_Dataset records_.
- - - -

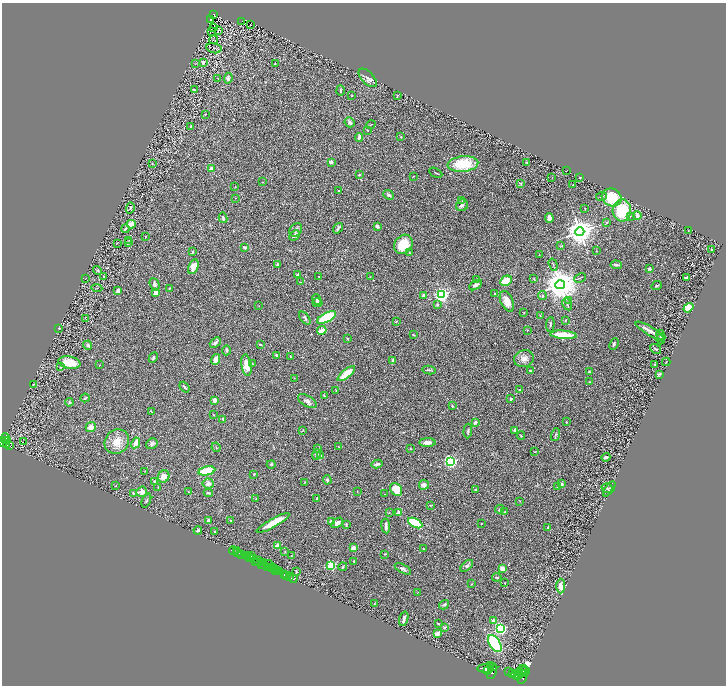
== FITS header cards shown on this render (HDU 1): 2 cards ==
NAXIS1  =                 1448
NAXIS2  =                 1367

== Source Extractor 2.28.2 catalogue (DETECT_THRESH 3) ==
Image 1448 x 1367 px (HDU 1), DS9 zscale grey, zoomed out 1/2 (1 PNG px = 2 x 2 image px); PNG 728 x 688 px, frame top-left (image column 1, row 1366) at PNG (2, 3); each listed source drawn as its Kron ellipse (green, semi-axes under 4 px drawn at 4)
Background 0.505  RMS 0.029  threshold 0.0884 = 3 sigma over >= 5 px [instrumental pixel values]
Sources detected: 349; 41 cannot appear on this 1/2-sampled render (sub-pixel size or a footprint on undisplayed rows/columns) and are neither listed nor drawn; the other 308 listed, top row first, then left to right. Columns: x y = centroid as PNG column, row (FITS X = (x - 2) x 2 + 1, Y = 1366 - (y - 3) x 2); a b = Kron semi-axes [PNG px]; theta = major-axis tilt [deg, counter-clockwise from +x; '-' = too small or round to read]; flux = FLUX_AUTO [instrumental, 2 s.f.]
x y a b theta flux
213 14 3 2 - 38
211 19 3 2 - 2.4
242 21 2 2 - 2.5
250 24 2 1 - 2.6
214 27 3 1 - 1.1
212 31 2 1 - 1.6
218 31 2 2 - 68
214 40 4 2 - 2.8
214 48 7 5 -13 10
203 62 4 3 - 27
275 63 2 2 - 3.6
195 64 2 1 - 1.5
218 78 3 2 - 2.6
228 78 5 4 - 15
368 78 11 6 -46 24
194 90 3 2 - 3.2
340 91 5 2 - 6
352 96 2 2 - 3.3
397 96 3 2 - 3.6
205 114 3 2 - 4.5
349 122 5 4 - 13
371 124 5 1 - 2.2
190 127 4 2 - 6.2
368 130 2 2 - 8.2
359 137 4 2 - 24
401 137 2 2 - 12
331 162 3 2 - 29
527 162 4 2 - 3.7
152 164 3 2 - 3.5
463 164 15 7 6 220
212 168 3 3 - 22
567 170 2 1 - 1.9
436 173 7 1 -26 3.9
359 175 3 2 - 5.3
413 176 3 1 - 1.8
552 177 2 1 - 1.5
580 178 2 2 - 3.9
263 182 2 2 - 8.9
521 183 3 2 - 4.5
573 185 2 2 - 5
235 187 2 2 - 2.9
339 191 2 2 - 5.6
389 195 5 4 - 12
601 197 5 3 - 8.2
612 197 10 8 -26 210
235 198 2 2 - 2
462 201 3 3 - 3.3
462 205 6 5 - 14
130 208 6 2 73 6.3
585 208 2 2 - 2.3
622 210 11 9 86 250
637 215 4 3 - 23
630 216 3 3 - 4.2
223 218 5 3 - 12
549 218 5 3 - 33
607 222 3 3 - 4.6
131 224 4 3 - 54
377 226 3 2 - 20
338 228 5 2 - 11
125 229 4 2 - 7.8
296 230 7 5 50 17
688 231 2 1 - 2
580 232 4 4 - 8900
294 235 6 3 44 26
145 236 2 2 - 2.7
129 240 2 2 - 2
117 243 3 2 - 4
128 243 2 2 - 3.8
403 244 10 8 53 120
561 246 3 2 - 2.7
245 247 3 3 - 15
711 250 4 3 - 5.9
596 251 3 2 - 2
193 252 3 2 - 5.3
410 253 4 3 - 4.5
539 255 2 1 - 1.6
278 265 4 3 - 10
553 265 6 2 -74 5.1
616 265 5 2 - 12
193 267 8 5 67 60
649 269 3 3 - 12
98 270 5 3 - 7.4
297 275 3 2 - 7.9
104 276 2 2 - 2.8
319 276 2 2 - 2.1
370 277 2 2 - 1.8
580 278 6 2 26 5.4
686 278 3 2 - 14
85 279 2 1 - 1.3
477 279 3 2 - 2.5
534 279 4 2 - 3.8
506 281 6 4 29 100
300 282 3 2 - 2.5
154 284 7 4 -68 15
476 285 7 3 32 23
560 285 5 4 - 15000
657 286 5 2 - 6.8
97 288 5 2 - 3
169 288 2 2 - 3.5
118 291 4 3 - 14
155 293 4 3 - 33
495 294 4 3 - 5.2
423 295 3 3 - 8
442 295 3 3 - 2400
542 296 4 3 - 7
317 300 5 4 - 8.7
569 300 3 2 - 3.2
507 301 11 6 -65 55
317 303 5 3 - 7.9
567 304 6 3 -64 6.2
438 305 4 3 - 5.1
258 306 2 1 - 1.6
688 308 5 4 - 76
524 313 3 2 - 2.8
540 316 3 2 - 3.7
327 317 10 4 27 270
85 318 3 2 - 2.6
305 318 7 4 -52 12
566 320 3 2 - 3.2
396 321 4 2 - 3.9
550 324 7 3 84 8.8
59 328 2 2 - 5.2
322 330 5 3 - 51
527 330 2 1 - 2.2
649 331 16 3 -30 34
413 335 3 1 - 4.5
563 335 13 4 -5 180
661 335 6 3 -66 7
347 338 3 2 - 4.8
661 339 6 3 89 8.3
215 343 6 3 40 16
614 344 6 3 64 11
88 345 5 4 - 9.5
260 345 3 2 - 4.6
655 349 6 2 -36 6.1
226 350 5 3 - 9.3
277 355 3 2 - 9.1
290 357 3 2 - 4.6
153 358 5 3 - 8.9
216 359 5 4 - 27
524 359 10 8 19 39
393 360 3 3 - 15
69 362 11 6 -10 140
666 362 4 1 - 2.9
252 364 4 2 - 4.9
655 364 2 2 - 2
99 365 2 1 - 3.4
246 365 11 5 -81 72
60 367 3 2 - 3.5
429 370 6 2 -11 7.4
530 371 2 2 - 3.2
589 372 4 3 - 6.6
346 374 11 3 39 120
660 374 4 2 - 5.7
294 378 3 2 - 2
590 382 4 2 - 2.8
33 384 3 2 - 3.9
184 387 6 2 -52 7.7
519 390 3 2 - 4.9
336 391 2 2 - 2.2
324 396 3 3 - 5.6
85 398 4 2 - 5
511 399 4 3 - 6.2
214 400 3 3 - 36
307 401 10 5 -30 23
69 402 4 3 - 5.2
452 406 3 2 - 5.7
151 411 3 2 - 2.1
213 415 3 2 - 2.5
223 419 3 2 - 6.6
475 422 2 2 - 43
566 422 2 2 - 3
91 427 5 4 - 36
515 430 3 3 - 9.8
302 431 3 2 - 3.3
468 431 7 3 87 9.4
555 435 7 3 73 10
521 436 4 3 - 5.7
6 439 6 3 -68 560
6 441 2 1 - 180
3 442 4 2 - 750
23 442 2 2 - 46
117 442 13 11 48 82
136 443 5 3 - 46
427 443 8 4 1 33
152 444 6 5 - 16
7 445 3 2 - 280
9 446 3 2 - 180
338 446 2 2 - 2.3
216 447 5 2 - 3.8
317 449 3 3 - 3.9
410 449 3 2 - 2.8
535 452 3 2 - 2.7
316 454 5 4 - 12
320 456 3 2 - 11
606 457 5 3 - 14
451 462 4 3 - 1000
271 464 4 4 - 6.6
377 464 5 3 - 19
145 471 2 1 - 2
207 471 8 4 12 140
254 474 3 2 - 4.6
164 476 6 5 - 44
327 480 5 4 - 11
154 482 3 3 - 5.6
305 482 3 2 - 2.8
208 483 5 5 - 24
561 484 3 3 - 12
424 485 5 5 - 27
116 486 2 2 - 1.7
558 487 3 2 - 2.1
158 488 3 2 - 1.9
607 488 5 4 - 8
396 489 7 5 -50 83
609 489 9 3 54 11
475 490 3 2 - 6.4
357 491 2 1 - 1.9
142 492 5 5 - 31
189 492 2 1 - 2
133 493 3 3 - 5.2
208 493 4 4 - 8.4
385 494 2 1 - 1.5
317 498 3 2 - 3
256 499 3 1 - 2
146 501 7 3 66 7.9
520 501 2 2 - 2
431 505 4 3 - 4.7
500 509 4 3 - 6.1
389 512 3 2 - 1.7
398 512 2 2 - 36
505 512 3 2 - 2.9
208 521 4 3 - 12
231 521 3 2 - 3.9
331 522 2 2 - 63
273 523 19 4 29 100
337 523 6 4 36 23
415 523 8 4 -28 280
481 524 2 1 - 2.2
346 525 3 2 - 5.8
386 526 7 3 -84 18
548 528 3 2 - 4.7
198 530 4 4 - 11
215 531 2 2 - 19
278 545 2 2 - 53
353 548 2 2 - 92
423 549 2 2 - 4
236 550 2 1 - 7.4
233 551 4 1 - 52
285 552 3 2 - 2.3
238 553 2 2 - 110
242 554 2 1 - 420
385 554 3 2 - 4
246 556 4 3 - 54
248 556 2 1 - 11
251 556 2 1 - 10
291 556 2 2 - 3.4
250 558 2 1 - 89
254 558 3 1 - 320
259 560 2 1 - 180
255 561 3 1 - 320
354 561 3 2 - 4.3
263 562 3 2 - 290
262 564 4 1 - 110
264 564 2 1 - 180
269 564 5 2 - 190
331 565 3 3 - 630
467 566 7 4 43 12
267 567 2 2 - 320
271 567 2 1 - 170
343 567 4 2 - 4.4
274 568 3 2 - 540
502 568 4 3 - 40
403 569 9 3 -29 14
276 570 2 1 - 99
278 570 2 2 - 400
280 572 4 1 - 39
296 572 4 2 - 4.3
284 574 2 1 - 430
287 575 3 1 - 300
289 577 3 1 - 230
497 577 4 3 - 7.1
293 579 4 2 - 72
504 583 2 1 - 4.4
471 584 3 2 - 3.5
561 586 7 4 89 35
417 593 3 1 - 1.6
374 604 2 2 - 3.1
444 605 5 3 - 9.6
404 619 7 3 74 18
493 621 2 2 - 60
438 623 3 2 - 5
444 628 2 2 - 30
500 629 3 3 - 1100
437 633 4 3 - 34
495 644 9 5 -58 470
490 665 3 2 - 1100
492 667 4 2 - 1200
486 669 8 4 -4 6100
487 671 2 2 - 1100
526 671 4 3 - 750
492 672 8 3 65 3000
508 672 2 1 - 160
520 672 8 2 48 1900
523 672 6 2 47 1100
513 674 3 2 - 1500
515 674 4 3 - 2800
518 676 3 2 - 1300
523 677 7 3 67 1800
At the frame edge (FLAGS 8, measured only in part): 1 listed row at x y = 3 442
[41 sub-pixel or undisplayed-footprint detections neither listed nor drawn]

- - - -

_WHAT IS REQUIRED_. Repeat the lines from the one with "Source Extractor 2.28.2" up to and including the one with "131 224 4 3 - 54", keeping every character as it stands.

_WORKED ANSWER_.
== Source Extractor 2.28.2 catalogue (DETECT_THRESH 3) ==
Image 1448 x 1367 px (HDU 1), DS9 zscale grey, zoomed out 1/2 (1 PNG px = 2 x 2 image px); PNG 728 x 688 px, frame top-left (image column 1, row 1366) at PNG (2, 3); each listed source drawn as its Kron ellipse (green, semi-axes under 4 px drawn at 4)
Background 0.505  RMS 0.029  threshold 0.0884 = 3 sigma over >= 5 px [instrumental pixel values]
Sources detected: 349; 41 cannot appear on this 1/2-sampled render (sub-pixel size or a footprint on undisplayed rows/columns) and are neither listed nor drawn; the other 308 listed, top row first, then left to right. Columns: x y = centroid as PNG column, row (FITS X = (x - 2) x 2 + 1, Y = 1366 - (y - 3) x 2); a b = Kron semi-axes [PNG px]; theta = major-axis tilt [deg, counter-clockwise from +x; '-' = too small or round to read]; flux = FLUX_AUTO [instrumental, 2 s.f.]
x y a b theta flux
213 14 3 2 - 38
211 19 3 2 - 2.4
242 21 2 2 - 2.5
250 24 2 1 - 2.6
214 27 3 1 - 1.1
212 31 2 1 - 1.6
218 31 2 2 - 68
214 40 4 2 - 2.8
214 48 7 5 -13 10
203 62 4 3 - 27
275 63 2 2 - 3.6
195 64 2 1 - 1.5
218 78 3 2 - 2.6
228 78 5 4 - 15
368 78 11 6 -46 24
194 90 3 2 - 3.2
340 91 5 2 - 6
352 96 2 2 - 3.3
397 96 3 2 - 3.6
205 114 3 2 - 4.5
349 122 5 4 - 13
371 124 5 1 - 2.2
190 127 4 2 - 6.2
368 130 2 2 - 8.2
359 137 4 2 - 24
401 137 2 2 - 12
331 162 3 2 - 29
527 162 4 2 - 3.7
152 164 3 2 - 3.5
463 164 15 7 6 220
212 168 3 3 - 22
567 170 2 1 - 1.9
436 173 7 1 -26 3.9
359 175 3 2 - 5.3
413 176 3 1 - 1.8
552 177 2 1 - 1.5
580 178 2 2 - 3.9
263 182 2 2 - 8.9
521 183 3 2 - 4.5
573 185 2 2 - 5
235 187 2 2 - 2.9
339 191 2 2 - 5.6
389 195 5 4 - 12
601 197 5 3 - 8.2
612 197 10 8 -26 210
235 198 2 2 - 2
462 201 3 3 - 3.3
462 205 6 5 - 14
130 208 6 2 73 6.3
585 208 2 2 - 2.3
622 210 11 9 86 250
637 215 4 3 - 23
630 216 3 3 - 4.2
223 218 5 3 - 12
549 218 5 3 - 33
607 222 3 3 - 4.6
131 224 4 3 - 54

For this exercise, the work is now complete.